■ Directions
With all images left out, restate the records below exactly as written.

Before-and-after page screenshots
Start of Block
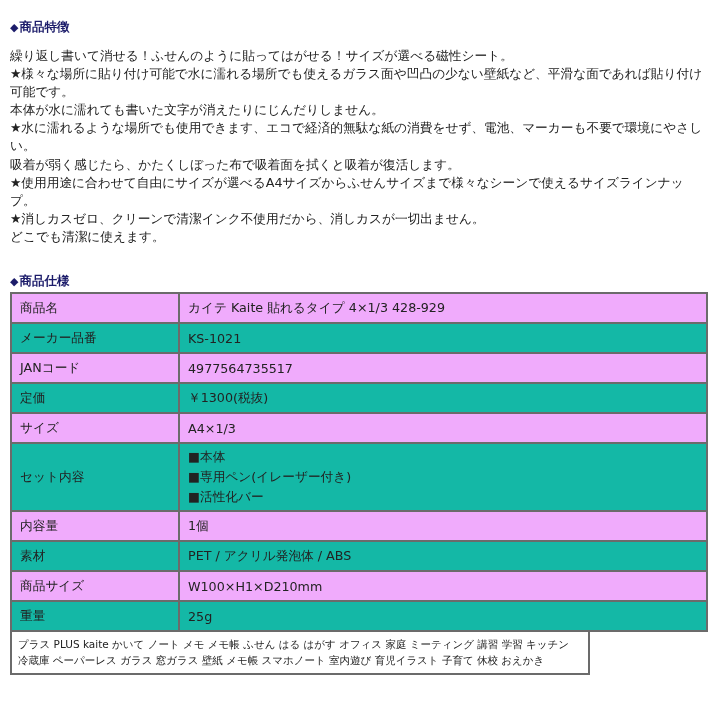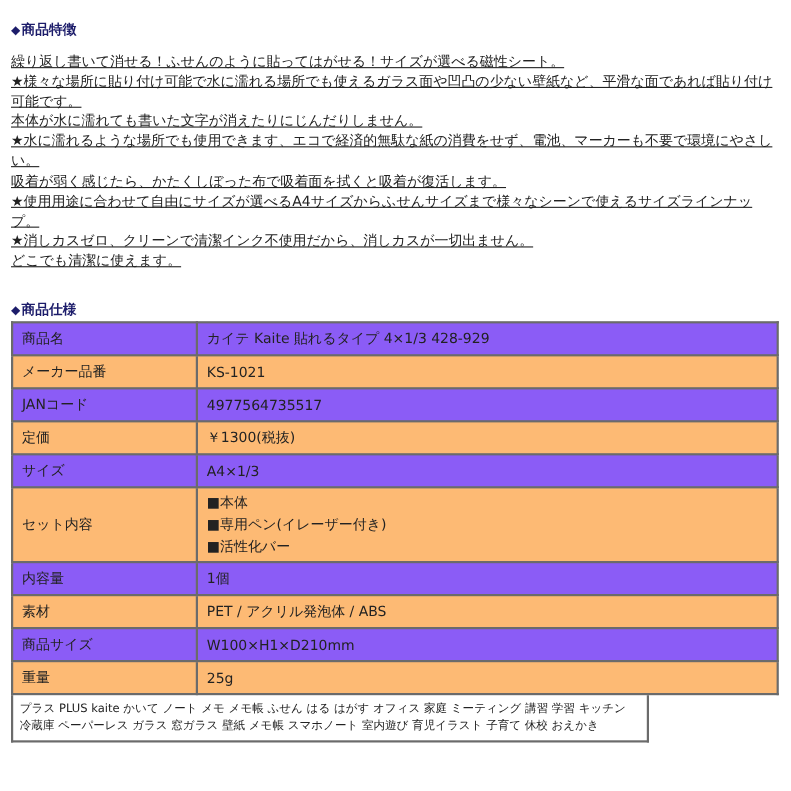"繰り返し書いて消せる！ふせんのように貼ってはがせる！サイズが選べる磁性シート。" .features { text-decoration: underline -> none }
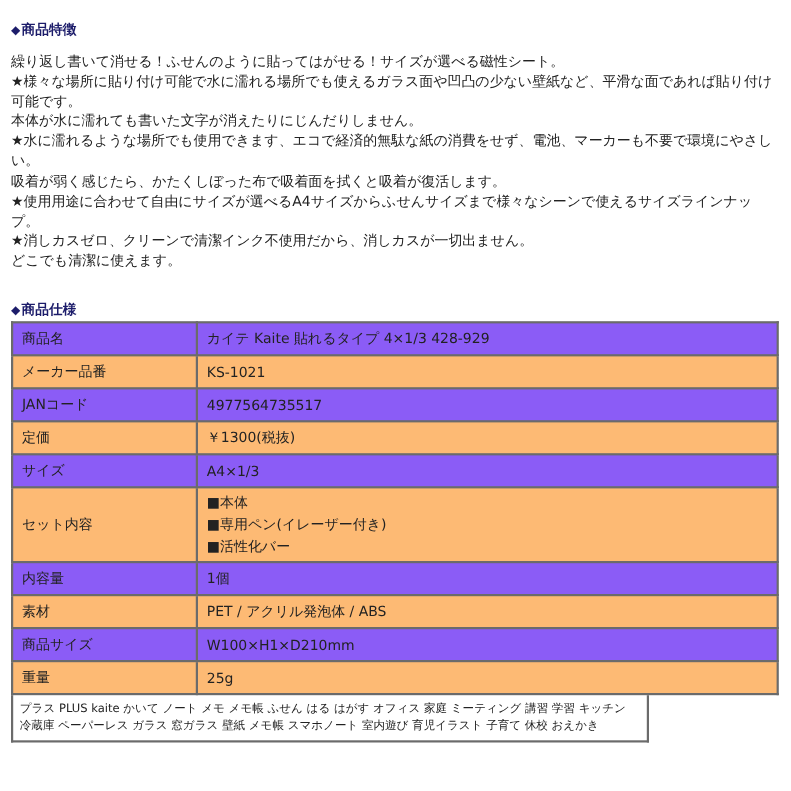"商品名" table.spec tr.gray td { background: #8b5cf6 -> #f0abfc }
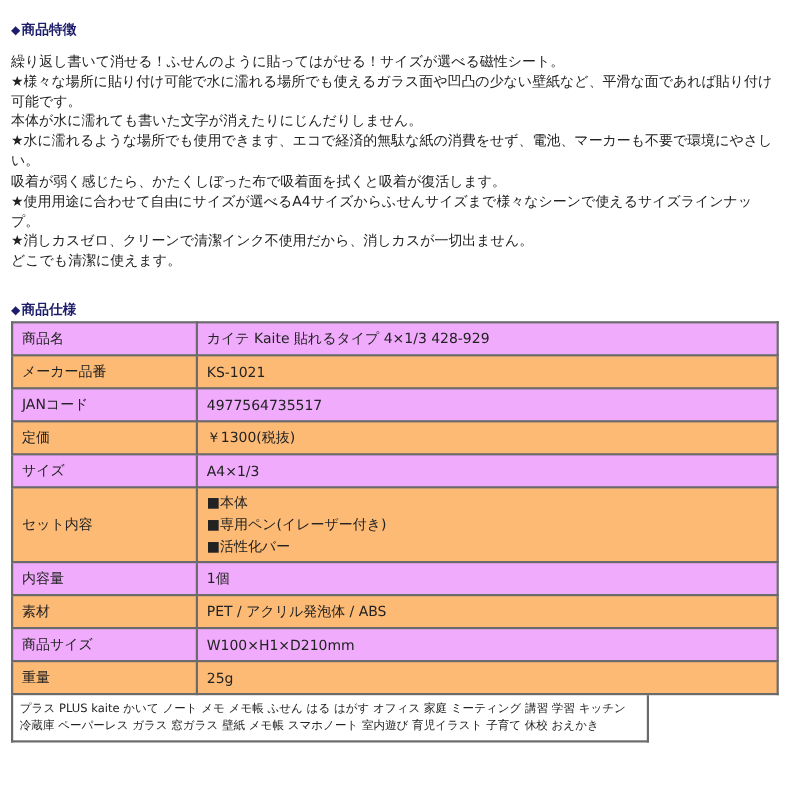"メーカー品番" table.spec tr.white td { background: #fdba74 -> #14b8a6 }
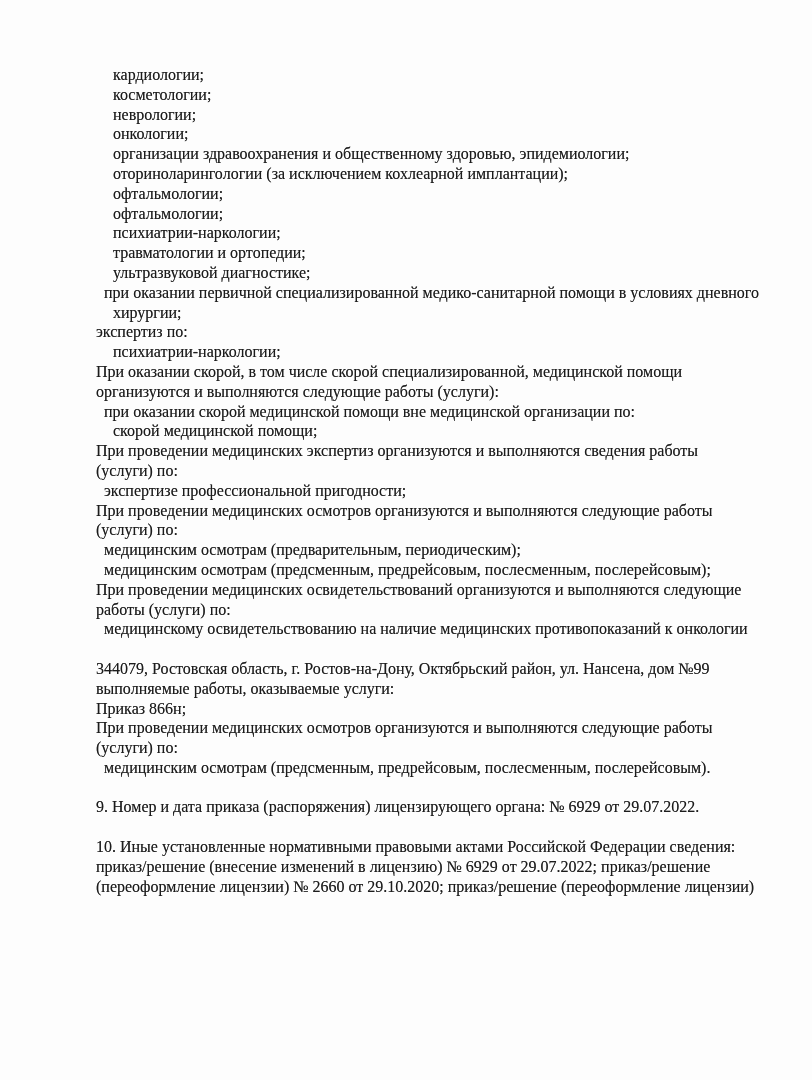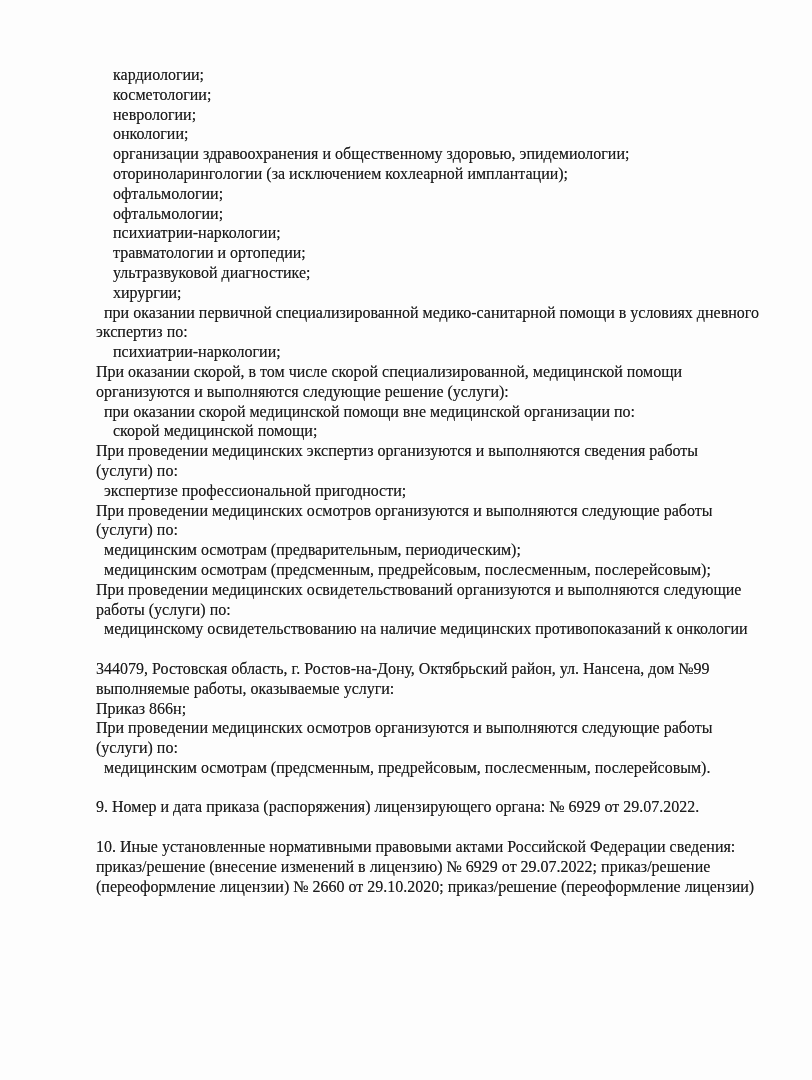"хирургии;" div.l { order: before "при оказании первичной" -> after "при оказании первичной" }
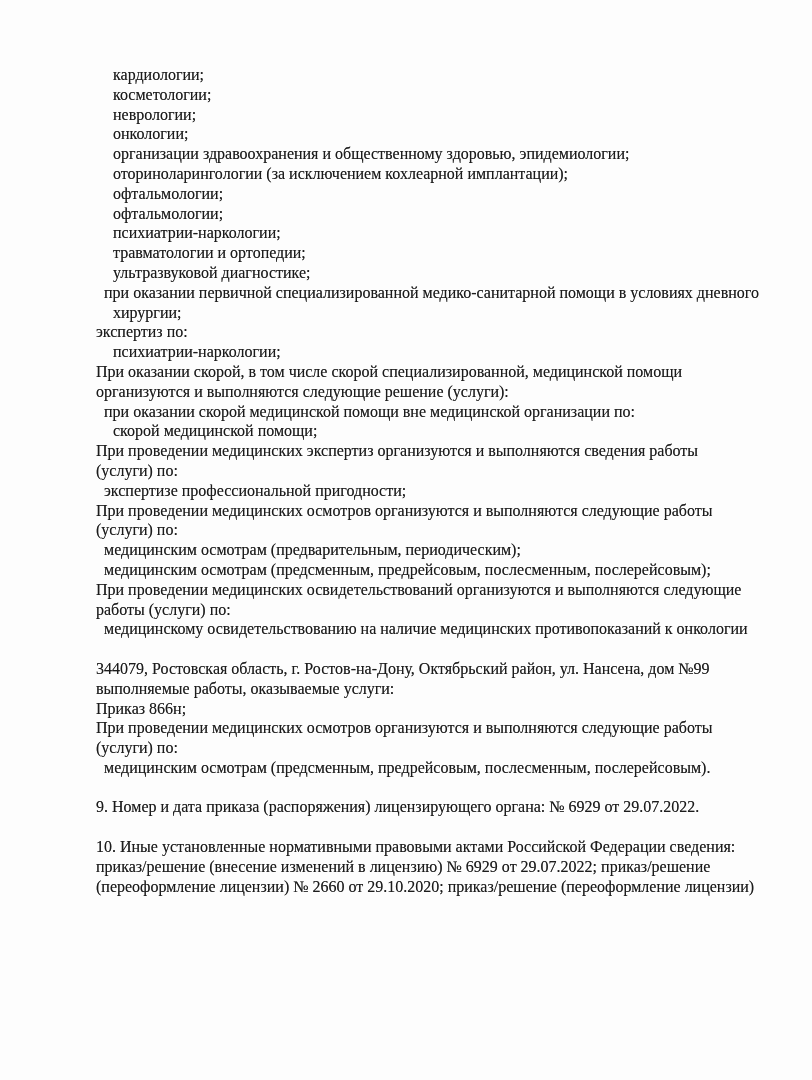"организуются и выполняются следующие" div.l { text: решение -> работы }
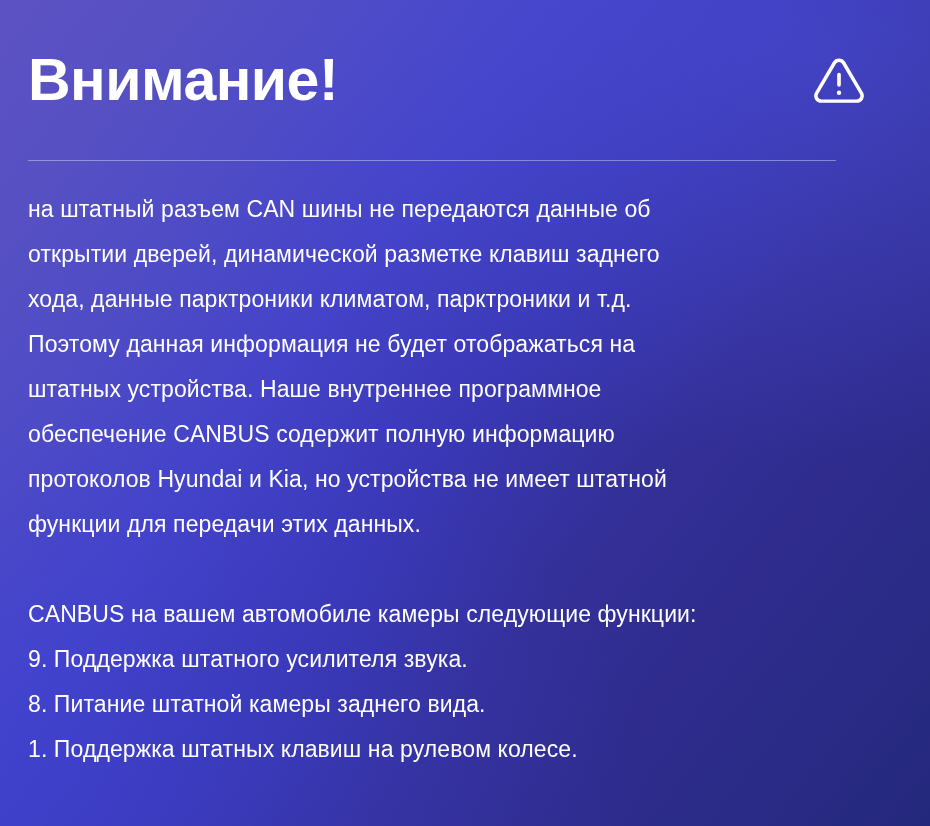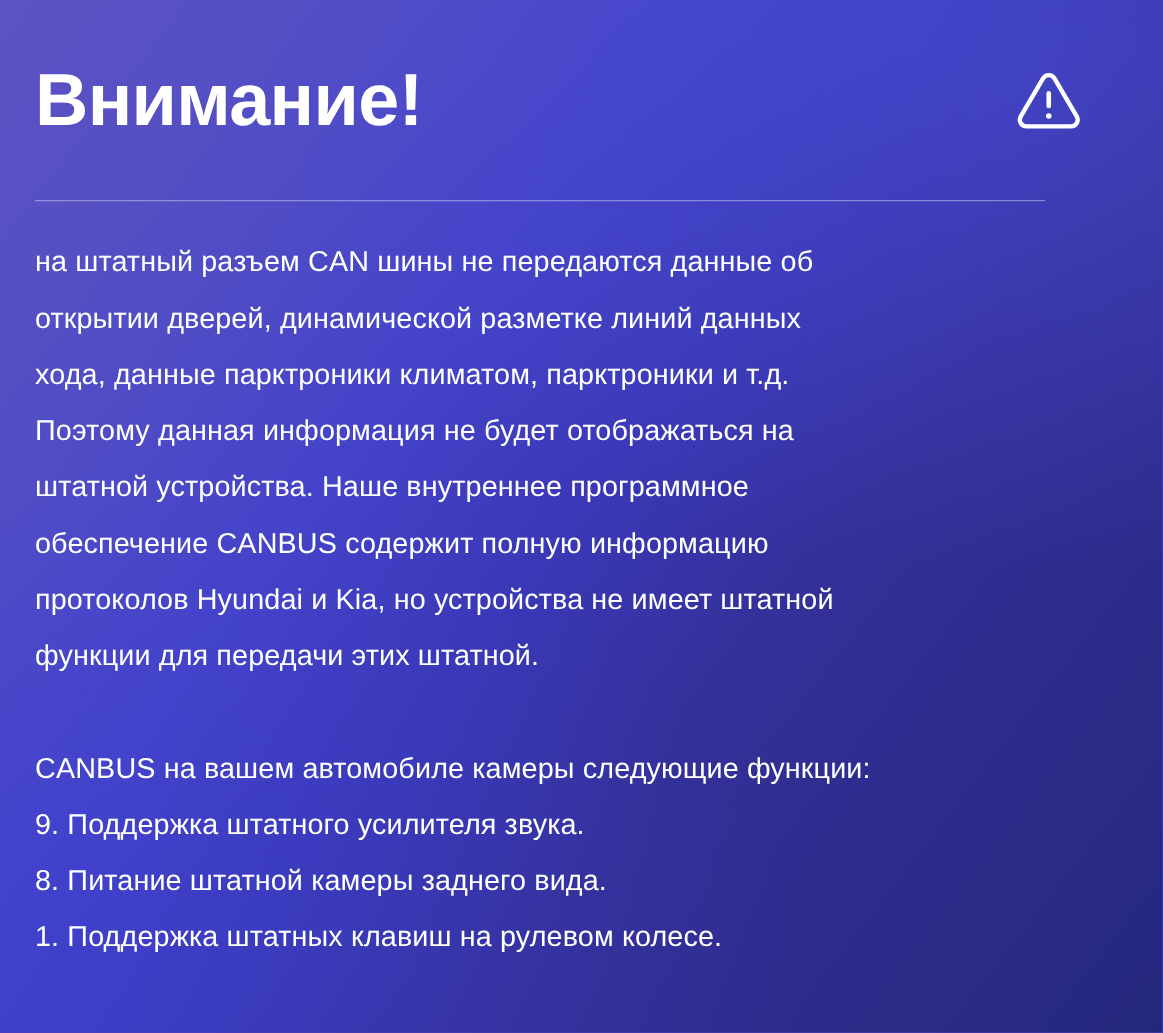"открытии дверей, динамической разметке" div.para-line { text: линий данных -> клавиш заднего }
End of Block
■ Answer for this exercise
"繰り返し書いて消せる！ふせんのように貼ってはがせる！サイズが選べる磁性シート。" .features { text-decoration: underline -> none }
"商品名" table.spec tr.gray td { background: #8b5cf6 -> #f0abfc }
"メーカー品番" table.spec tr.white td { background: #fdba74 -> #14b8a6 }
"хирургии;" div.l { order: before "при оказании первичной" -> after "при оказании первичной" }
"организуются и выполняются следующие" div.l { text: решение -> работы }
"открытии дверей, динамической разметке" div.para-line { text: линий данных -> клавиш заднего }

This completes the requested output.